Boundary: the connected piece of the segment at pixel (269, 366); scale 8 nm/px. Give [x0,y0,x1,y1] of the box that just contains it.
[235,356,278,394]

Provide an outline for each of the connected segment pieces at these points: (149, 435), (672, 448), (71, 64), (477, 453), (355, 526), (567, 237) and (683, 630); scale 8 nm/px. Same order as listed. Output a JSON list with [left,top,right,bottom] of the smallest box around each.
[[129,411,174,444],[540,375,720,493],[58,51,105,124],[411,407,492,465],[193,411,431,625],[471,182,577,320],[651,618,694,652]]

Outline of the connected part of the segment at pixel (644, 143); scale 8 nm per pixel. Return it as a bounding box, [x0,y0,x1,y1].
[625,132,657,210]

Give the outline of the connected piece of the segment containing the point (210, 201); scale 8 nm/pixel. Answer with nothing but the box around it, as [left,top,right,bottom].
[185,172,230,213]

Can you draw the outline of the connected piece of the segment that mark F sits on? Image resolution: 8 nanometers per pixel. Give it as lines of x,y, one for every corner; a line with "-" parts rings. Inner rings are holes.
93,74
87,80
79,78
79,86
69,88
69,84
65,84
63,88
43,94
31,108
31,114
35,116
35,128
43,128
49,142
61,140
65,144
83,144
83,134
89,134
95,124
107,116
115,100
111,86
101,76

--

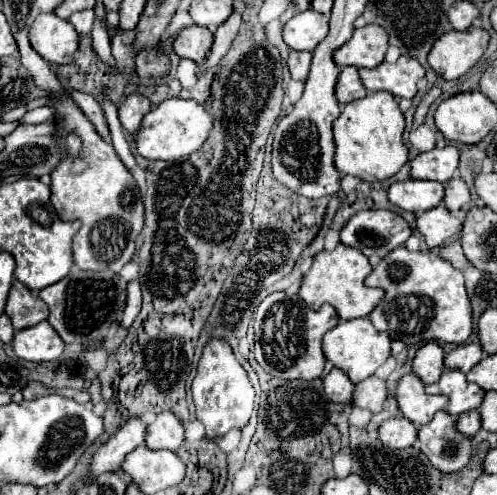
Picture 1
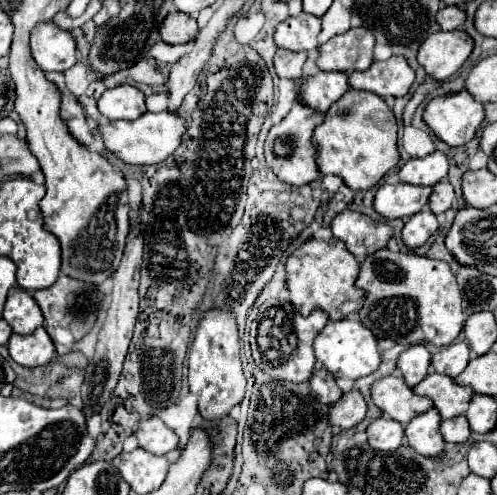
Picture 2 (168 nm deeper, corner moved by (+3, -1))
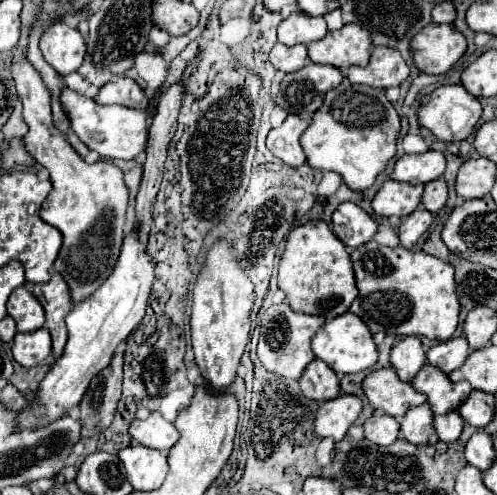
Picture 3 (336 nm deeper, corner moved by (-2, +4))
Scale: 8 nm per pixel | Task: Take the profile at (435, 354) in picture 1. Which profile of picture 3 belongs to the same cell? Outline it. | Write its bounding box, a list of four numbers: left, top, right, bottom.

Task brief ->
Pull every line containing "deeper" from the entries above and copy it.

Answer space ->
Picture 2 (168 nm deeper, corner moved by (+3, -1))
Picture 3 (336 nm deeper, corner moved by (-2, +4))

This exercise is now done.